What to work on: Rewrite every line of the items below as a Markdown table with the columns n and Line, numbering the rows in order. Skip blank lines and leave the pictures out.

Data excerpts:
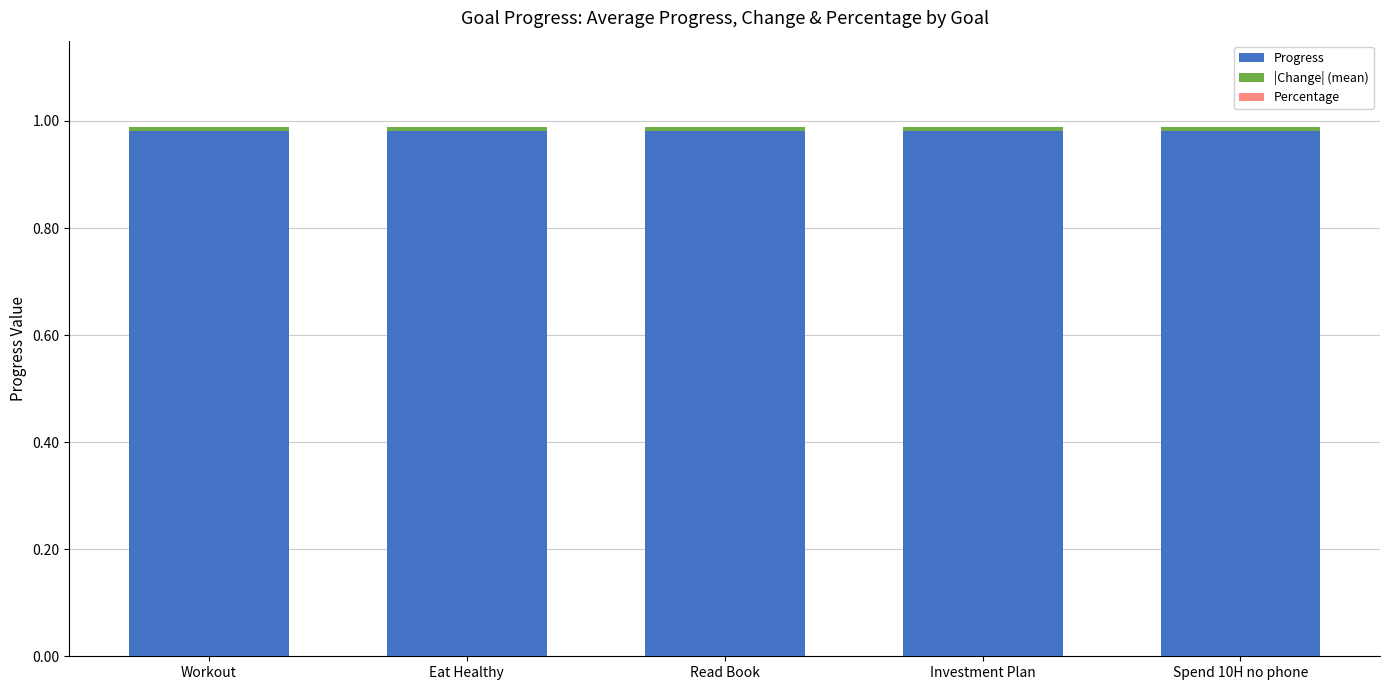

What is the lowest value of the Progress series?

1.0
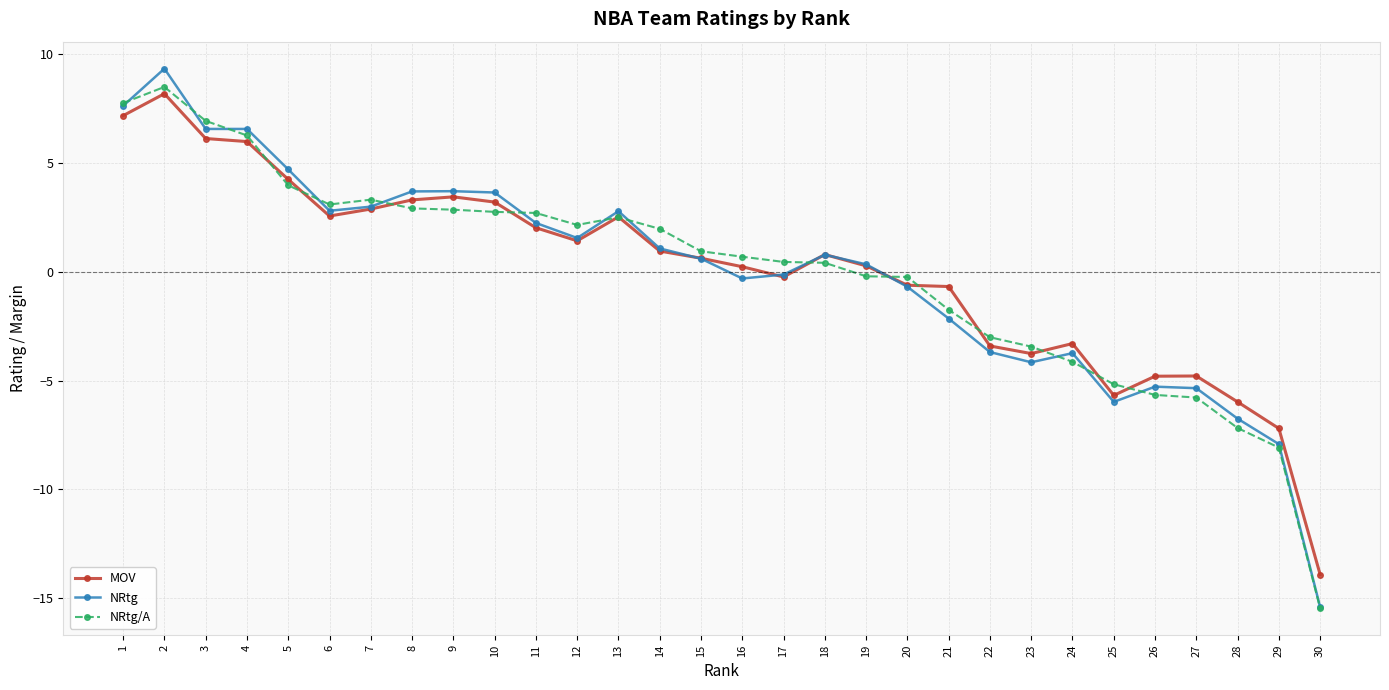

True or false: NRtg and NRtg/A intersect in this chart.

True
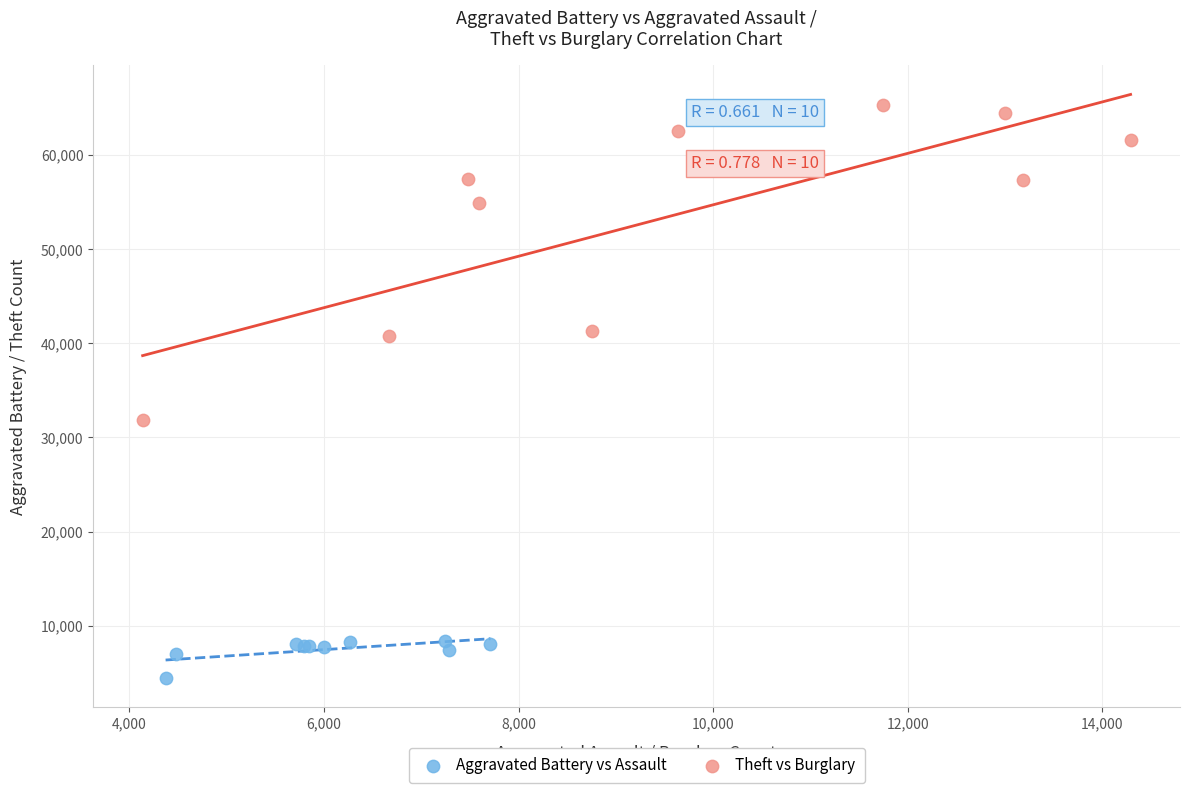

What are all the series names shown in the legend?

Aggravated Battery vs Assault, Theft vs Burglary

Task response:
| n | Line |
|---|---|
| 1 | What is the lowest value of the Progress series? |
| 2 | 1.0 |
| 3 | True or false: NRtg and NRtg/A intersect in this chart. |
| 4 | True |
| 5 | What are all the series names shown in the legend? |
| 6 | Aggravated Battery vs Assault, Theft vs Burglary |